■ Source ■
Structural Content of IMF-Supported Programs

Structural reforms in IMF-supported programs range from measures that are very specific to the particular circumstances of the country or the macroeconomic instruments being employed—such as establishing the legal and institutional framework of a currency board arrangement—to those that are more common across programs such as the introduction of a value-added tax to raise revenues. To examine the alignment of structural reforms to program objectives requires classifying these disparate measures. While any classification system inevitably involves an element of arbitrariness—some measures may fit more than one group,42 while others are difficult to assign to any category—it is useful to divide reforms into three categories or groups according to their intended goals.43 These groups are as follows:

  • Measures that underpin a medium-term framework for demand management and for addressing flow imbalances. These policies are designed to underpin stabilization efforts and to enhance the functioning of fiscal, monetary, and exchange rate policies. For example, reducing fiscal imbalances may require underlying reforms to expenditure and revenue in order to be sustained and remain credible. Structural policies in the fiscal area include measures that improve the tax structure—including widening the tax base—and tax administration, as well as policies that strengthen public expenditure management. Deepening financial markets and expanding the menu of instruments available to the monetary authorities can provide for a more stable environment for conducting monetary policy. Finally, other policies aim at strengthening exchange systems; for example, measures that strengthen foreign exchange markets.

■ The tasks ■
(1) In the passage on structural reforms in IMF-supported programs, why might reducing fiscal imbalances require reforms to expenditure and revenue? Answer in one to three sentences.
(2) List every kind of structural policy in the fiscal area that the passage on IMF-supported programs names.
(3) Pick up the passage on structural reforms in IMF-supported programs where it stops, and write the next part.

■ Dataset ■
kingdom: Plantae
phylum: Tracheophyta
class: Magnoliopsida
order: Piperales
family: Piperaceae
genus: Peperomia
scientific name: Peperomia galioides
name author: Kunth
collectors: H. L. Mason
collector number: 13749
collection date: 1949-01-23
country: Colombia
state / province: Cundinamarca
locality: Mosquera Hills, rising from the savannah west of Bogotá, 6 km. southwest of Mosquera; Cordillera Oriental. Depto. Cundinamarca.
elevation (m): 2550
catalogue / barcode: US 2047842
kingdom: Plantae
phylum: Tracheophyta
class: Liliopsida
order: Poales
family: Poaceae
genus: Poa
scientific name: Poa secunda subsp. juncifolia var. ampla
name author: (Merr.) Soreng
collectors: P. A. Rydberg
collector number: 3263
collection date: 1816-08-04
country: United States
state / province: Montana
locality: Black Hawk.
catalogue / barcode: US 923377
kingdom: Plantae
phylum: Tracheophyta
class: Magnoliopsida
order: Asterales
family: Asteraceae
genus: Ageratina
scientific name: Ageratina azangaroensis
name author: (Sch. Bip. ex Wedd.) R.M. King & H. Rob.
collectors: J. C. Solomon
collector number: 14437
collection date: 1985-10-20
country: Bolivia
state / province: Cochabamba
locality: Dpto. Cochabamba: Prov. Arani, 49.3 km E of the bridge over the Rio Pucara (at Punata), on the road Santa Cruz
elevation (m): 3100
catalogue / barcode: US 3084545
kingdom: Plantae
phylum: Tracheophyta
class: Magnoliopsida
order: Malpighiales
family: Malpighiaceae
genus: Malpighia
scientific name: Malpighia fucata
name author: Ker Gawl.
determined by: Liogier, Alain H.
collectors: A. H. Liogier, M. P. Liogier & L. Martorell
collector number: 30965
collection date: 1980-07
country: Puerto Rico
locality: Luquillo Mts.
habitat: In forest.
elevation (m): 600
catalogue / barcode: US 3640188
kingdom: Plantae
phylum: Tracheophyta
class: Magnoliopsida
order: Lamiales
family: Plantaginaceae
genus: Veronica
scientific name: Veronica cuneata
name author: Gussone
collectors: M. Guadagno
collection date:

■ Responses for each task ■
(1) Reducing fiscal imbalances may require underlying reforms to expenditure and revenue so that the reduction can be sustained and remain credible.

(2)
- Measures that improve the tax structure, including widening the tax base
- Measures that improve tax administration
- Policies that strengthen public expenditure management

(3)
  • Measures that enhance economic flexibility and efficiency. These measures often have a combination of objectives, making it difficult to distinguish precisely their flexibility and efficiency goals. Nevertheless, among the flexibility goals are all measures that increase the ability of the economy to adapt to new conditions. Usual examples are trade reforms and policies that affect resource allocation across sectors, such as pricing policies of factor markets (labor and capital) and the institutional features of these markets. They also include pricing policies that transcend individual sectors, such as energy prices. In contrast, the private sector efficiency component refers to impediments to investment and growth and reforms that affect individual sectors, such as pricing policies and marketing arrangements in agricultural markets and institutional changes that affect corporate sector behavior. Privatization of state enterprises and utilities also fall into this category, though often these measures have other objectives as well, including use of privatization receipts for stabilization efforts or to strengthen balance sheets.44 Finally, the public sector efficiency component relates to measures that improve the delivery of public services or redefine the role of the state in the economy.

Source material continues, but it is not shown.